[Data items]
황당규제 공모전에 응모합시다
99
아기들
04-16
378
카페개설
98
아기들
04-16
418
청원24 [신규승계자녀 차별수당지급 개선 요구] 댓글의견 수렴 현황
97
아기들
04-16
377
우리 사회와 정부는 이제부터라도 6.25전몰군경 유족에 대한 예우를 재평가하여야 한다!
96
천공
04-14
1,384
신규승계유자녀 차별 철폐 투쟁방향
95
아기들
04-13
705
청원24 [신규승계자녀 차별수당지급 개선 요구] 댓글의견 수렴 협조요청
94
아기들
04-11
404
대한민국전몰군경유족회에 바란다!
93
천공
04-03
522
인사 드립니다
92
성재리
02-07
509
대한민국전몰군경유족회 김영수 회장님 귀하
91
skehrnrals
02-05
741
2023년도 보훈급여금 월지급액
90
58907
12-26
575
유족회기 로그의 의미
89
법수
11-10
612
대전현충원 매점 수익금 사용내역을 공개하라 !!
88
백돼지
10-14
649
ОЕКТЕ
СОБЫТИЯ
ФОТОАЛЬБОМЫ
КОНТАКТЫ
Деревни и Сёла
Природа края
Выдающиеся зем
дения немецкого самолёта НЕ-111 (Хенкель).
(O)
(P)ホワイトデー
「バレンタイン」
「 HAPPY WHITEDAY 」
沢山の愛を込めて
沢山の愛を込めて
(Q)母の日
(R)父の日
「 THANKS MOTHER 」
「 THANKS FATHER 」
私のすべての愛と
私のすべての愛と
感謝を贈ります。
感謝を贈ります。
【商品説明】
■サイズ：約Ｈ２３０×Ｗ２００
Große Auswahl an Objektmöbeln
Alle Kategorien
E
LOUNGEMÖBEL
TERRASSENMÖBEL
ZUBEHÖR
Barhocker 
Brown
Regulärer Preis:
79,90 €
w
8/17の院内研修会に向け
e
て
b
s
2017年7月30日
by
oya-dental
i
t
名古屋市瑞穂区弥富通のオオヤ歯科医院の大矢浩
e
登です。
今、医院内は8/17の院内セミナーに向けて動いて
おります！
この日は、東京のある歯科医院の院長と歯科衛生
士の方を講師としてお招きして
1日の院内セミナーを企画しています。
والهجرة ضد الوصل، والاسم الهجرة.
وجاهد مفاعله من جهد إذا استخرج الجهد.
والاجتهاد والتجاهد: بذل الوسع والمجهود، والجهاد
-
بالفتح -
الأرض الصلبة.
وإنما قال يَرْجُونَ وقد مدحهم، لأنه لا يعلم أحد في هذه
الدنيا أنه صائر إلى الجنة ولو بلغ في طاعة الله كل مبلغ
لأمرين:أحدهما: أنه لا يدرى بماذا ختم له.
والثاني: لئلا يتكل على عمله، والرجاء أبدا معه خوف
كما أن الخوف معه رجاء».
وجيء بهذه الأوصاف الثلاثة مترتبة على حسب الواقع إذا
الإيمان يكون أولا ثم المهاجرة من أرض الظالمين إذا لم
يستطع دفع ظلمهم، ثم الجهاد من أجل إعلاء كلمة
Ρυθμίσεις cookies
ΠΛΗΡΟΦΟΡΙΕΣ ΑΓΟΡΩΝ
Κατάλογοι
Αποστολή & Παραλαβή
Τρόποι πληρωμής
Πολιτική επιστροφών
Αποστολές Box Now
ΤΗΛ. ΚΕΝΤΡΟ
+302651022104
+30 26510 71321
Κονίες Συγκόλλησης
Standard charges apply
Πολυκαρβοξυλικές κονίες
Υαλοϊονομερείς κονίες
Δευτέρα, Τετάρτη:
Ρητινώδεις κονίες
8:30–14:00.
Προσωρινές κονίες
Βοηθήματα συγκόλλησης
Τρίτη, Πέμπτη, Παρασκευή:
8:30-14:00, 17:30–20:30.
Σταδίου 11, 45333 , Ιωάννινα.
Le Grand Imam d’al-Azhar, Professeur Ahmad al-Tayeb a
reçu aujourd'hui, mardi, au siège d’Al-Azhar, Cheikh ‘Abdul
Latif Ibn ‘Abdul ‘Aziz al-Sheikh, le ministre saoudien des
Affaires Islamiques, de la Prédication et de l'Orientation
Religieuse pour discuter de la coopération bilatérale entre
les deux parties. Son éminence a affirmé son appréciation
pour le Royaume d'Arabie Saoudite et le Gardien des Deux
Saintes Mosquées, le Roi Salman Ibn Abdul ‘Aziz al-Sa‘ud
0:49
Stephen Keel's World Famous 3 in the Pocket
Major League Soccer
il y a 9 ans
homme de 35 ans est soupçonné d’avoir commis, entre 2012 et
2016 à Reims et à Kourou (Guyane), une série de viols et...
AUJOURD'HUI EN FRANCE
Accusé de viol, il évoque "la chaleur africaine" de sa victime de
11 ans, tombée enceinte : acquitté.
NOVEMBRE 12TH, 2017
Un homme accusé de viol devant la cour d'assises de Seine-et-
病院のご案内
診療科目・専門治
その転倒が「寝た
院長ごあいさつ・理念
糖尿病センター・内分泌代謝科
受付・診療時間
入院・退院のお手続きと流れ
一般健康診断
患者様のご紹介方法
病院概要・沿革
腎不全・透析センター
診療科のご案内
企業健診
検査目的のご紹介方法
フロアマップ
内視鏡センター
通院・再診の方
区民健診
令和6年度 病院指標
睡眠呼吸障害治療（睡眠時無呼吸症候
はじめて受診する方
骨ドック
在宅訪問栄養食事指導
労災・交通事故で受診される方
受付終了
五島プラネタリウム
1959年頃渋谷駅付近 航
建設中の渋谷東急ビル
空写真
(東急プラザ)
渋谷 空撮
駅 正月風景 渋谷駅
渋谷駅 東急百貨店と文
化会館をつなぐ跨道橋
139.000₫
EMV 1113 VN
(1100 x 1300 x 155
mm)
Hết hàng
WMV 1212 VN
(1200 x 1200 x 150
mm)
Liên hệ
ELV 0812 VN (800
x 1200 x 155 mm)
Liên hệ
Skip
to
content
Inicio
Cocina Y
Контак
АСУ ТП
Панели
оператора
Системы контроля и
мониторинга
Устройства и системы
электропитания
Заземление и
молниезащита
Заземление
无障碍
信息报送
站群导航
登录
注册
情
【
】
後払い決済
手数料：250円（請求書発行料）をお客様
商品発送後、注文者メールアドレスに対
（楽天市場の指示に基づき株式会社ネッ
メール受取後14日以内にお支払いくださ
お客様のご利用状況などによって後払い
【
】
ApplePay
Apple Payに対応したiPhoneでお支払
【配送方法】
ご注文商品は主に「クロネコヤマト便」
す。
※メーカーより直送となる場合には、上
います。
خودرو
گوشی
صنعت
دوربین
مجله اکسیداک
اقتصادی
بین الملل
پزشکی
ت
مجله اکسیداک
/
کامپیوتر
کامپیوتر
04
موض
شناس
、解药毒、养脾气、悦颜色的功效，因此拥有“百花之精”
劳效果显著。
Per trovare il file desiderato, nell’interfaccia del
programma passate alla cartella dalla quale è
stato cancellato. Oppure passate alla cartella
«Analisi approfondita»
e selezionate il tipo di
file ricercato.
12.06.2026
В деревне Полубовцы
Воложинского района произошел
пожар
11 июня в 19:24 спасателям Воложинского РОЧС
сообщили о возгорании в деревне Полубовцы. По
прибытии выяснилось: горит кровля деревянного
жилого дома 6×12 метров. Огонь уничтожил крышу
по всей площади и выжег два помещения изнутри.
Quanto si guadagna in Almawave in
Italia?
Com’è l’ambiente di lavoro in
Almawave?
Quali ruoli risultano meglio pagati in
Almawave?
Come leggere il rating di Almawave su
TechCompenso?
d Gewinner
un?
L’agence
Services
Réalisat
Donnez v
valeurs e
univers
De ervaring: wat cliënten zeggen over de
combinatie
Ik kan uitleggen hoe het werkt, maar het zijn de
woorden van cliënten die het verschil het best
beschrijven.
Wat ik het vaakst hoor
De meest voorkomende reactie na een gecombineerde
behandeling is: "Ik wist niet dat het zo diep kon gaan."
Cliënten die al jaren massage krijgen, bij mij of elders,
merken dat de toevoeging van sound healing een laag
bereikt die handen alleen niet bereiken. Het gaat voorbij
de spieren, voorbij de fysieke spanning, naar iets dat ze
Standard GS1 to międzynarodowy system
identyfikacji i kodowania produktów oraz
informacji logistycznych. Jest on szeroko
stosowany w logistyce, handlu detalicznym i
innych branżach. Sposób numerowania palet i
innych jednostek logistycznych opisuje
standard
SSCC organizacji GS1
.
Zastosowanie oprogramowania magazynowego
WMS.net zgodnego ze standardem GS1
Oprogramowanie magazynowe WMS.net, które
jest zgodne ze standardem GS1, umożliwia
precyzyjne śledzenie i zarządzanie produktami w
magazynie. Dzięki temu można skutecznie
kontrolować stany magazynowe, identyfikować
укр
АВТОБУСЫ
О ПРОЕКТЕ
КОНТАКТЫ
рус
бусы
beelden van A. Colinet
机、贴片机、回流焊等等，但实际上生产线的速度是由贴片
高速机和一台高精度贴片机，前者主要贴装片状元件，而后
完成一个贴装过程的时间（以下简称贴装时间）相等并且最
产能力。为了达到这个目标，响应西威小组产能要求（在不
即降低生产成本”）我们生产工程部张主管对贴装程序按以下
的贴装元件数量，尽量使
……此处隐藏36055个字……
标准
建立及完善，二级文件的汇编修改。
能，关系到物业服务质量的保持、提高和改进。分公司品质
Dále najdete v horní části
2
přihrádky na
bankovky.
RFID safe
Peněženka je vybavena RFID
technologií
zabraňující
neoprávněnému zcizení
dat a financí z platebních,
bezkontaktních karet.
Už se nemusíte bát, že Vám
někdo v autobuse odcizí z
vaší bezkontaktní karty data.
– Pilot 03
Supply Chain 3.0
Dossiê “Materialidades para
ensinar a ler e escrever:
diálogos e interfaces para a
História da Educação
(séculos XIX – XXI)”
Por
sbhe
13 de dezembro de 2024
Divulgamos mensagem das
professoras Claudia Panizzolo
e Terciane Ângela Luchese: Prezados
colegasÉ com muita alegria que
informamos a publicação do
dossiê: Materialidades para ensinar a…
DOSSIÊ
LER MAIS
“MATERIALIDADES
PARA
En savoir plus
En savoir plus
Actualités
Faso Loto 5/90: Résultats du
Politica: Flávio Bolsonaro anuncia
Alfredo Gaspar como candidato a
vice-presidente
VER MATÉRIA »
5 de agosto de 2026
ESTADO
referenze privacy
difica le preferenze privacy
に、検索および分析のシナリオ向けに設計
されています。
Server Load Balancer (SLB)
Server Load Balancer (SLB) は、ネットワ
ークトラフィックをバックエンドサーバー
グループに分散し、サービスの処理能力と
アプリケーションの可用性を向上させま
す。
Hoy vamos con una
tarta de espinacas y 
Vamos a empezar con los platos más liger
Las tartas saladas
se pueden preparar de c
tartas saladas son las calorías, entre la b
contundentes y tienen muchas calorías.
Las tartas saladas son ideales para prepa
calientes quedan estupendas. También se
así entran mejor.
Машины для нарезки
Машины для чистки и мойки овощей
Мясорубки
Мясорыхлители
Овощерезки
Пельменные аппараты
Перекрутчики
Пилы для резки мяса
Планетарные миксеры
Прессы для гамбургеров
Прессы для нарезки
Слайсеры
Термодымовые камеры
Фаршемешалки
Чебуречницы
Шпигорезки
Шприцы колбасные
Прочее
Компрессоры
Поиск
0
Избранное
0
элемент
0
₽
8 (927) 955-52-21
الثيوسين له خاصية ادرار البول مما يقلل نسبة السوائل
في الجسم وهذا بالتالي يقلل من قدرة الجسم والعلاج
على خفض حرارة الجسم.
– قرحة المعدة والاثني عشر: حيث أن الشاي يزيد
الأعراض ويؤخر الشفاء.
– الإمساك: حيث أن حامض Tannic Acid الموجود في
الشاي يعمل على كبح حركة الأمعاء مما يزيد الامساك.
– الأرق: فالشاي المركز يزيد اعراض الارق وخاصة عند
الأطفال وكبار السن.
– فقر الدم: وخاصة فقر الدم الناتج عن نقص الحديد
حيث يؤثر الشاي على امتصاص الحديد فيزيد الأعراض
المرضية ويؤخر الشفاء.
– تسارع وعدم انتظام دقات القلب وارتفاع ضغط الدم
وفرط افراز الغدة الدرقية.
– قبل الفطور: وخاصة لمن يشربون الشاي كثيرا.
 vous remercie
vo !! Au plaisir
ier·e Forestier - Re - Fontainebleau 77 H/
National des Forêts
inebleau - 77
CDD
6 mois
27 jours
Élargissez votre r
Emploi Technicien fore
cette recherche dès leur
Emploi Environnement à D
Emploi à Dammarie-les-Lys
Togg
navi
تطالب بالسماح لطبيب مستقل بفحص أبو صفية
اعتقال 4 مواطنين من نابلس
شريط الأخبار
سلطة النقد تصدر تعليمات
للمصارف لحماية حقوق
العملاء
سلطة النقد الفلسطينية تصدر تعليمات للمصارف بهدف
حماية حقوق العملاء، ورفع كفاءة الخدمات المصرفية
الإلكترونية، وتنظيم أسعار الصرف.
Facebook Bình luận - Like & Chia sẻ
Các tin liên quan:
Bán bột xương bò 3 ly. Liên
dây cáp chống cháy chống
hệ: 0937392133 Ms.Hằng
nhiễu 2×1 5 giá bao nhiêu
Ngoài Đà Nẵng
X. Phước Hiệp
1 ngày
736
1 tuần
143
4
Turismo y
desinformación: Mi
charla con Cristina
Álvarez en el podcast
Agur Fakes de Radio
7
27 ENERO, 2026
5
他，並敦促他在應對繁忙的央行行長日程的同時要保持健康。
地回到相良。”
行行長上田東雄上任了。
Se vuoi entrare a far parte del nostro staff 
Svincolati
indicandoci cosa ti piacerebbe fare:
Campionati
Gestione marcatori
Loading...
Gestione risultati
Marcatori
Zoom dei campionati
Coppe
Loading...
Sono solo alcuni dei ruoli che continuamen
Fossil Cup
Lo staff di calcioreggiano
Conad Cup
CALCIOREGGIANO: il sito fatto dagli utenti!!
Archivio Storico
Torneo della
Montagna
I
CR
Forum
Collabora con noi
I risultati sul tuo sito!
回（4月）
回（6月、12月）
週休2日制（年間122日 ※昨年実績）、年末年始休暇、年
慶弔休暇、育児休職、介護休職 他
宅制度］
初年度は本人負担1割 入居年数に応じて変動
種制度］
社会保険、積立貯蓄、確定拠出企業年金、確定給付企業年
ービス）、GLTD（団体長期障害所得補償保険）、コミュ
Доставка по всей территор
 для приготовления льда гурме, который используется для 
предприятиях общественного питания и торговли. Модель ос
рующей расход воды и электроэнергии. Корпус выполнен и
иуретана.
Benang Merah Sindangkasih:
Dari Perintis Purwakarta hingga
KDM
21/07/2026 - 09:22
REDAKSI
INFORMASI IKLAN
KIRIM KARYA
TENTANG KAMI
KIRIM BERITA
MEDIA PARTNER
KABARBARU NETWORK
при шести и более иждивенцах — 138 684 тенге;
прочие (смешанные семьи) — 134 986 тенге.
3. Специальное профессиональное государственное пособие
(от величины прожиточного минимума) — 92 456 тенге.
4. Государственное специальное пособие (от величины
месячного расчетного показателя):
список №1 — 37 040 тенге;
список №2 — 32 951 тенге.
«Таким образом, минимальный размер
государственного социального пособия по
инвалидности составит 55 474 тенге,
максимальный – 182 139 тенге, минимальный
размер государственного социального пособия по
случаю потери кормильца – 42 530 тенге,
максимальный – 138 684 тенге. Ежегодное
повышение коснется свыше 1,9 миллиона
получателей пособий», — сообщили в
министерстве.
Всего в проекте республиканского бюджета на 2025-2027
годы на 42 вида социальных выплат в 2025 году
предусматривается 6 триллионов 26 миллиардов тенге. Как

:: Work to be completed ::
Reproduce the entries above exactly, but only the lines between the line holding "حماية حقوق العملاء،" and the line holding "indicandoci cosa ti", inclusive.

:: Exercise response ::
حماية حقوق العملاء، ورفع كفاءة الخدمات المصرفية
الإلكترونية، وتنظيم أسعار الصرف.
Facebook Bình luận - Like & Chia sẻ
Các tin liên quan:
Bán bột xương bò 3 ly. Liên
dây cáp chống cháy chống
hệ: 0937392133 Ms.Hằng
nhiễu 2×1 5 giá bao nhiêu
Ngoài Đà Nẵng
X. Phước Hiệp
1 ngày
736
1 tuần
143
4
Turismo y
desinformación: Mi
charla con Cristina
Álvarez en el podcast
Agur Fakes de Radio
7
27 ENERO, 2026
5
他，並敦促他在應對繁忙的央行行長日程的同時要保持健康。
地回到相良。”
行行長上田東雄上任了。
Se vuoi entrare a far parte del nostro staff 
Svincolati
indicandoci cosa ti piacerebbe fare:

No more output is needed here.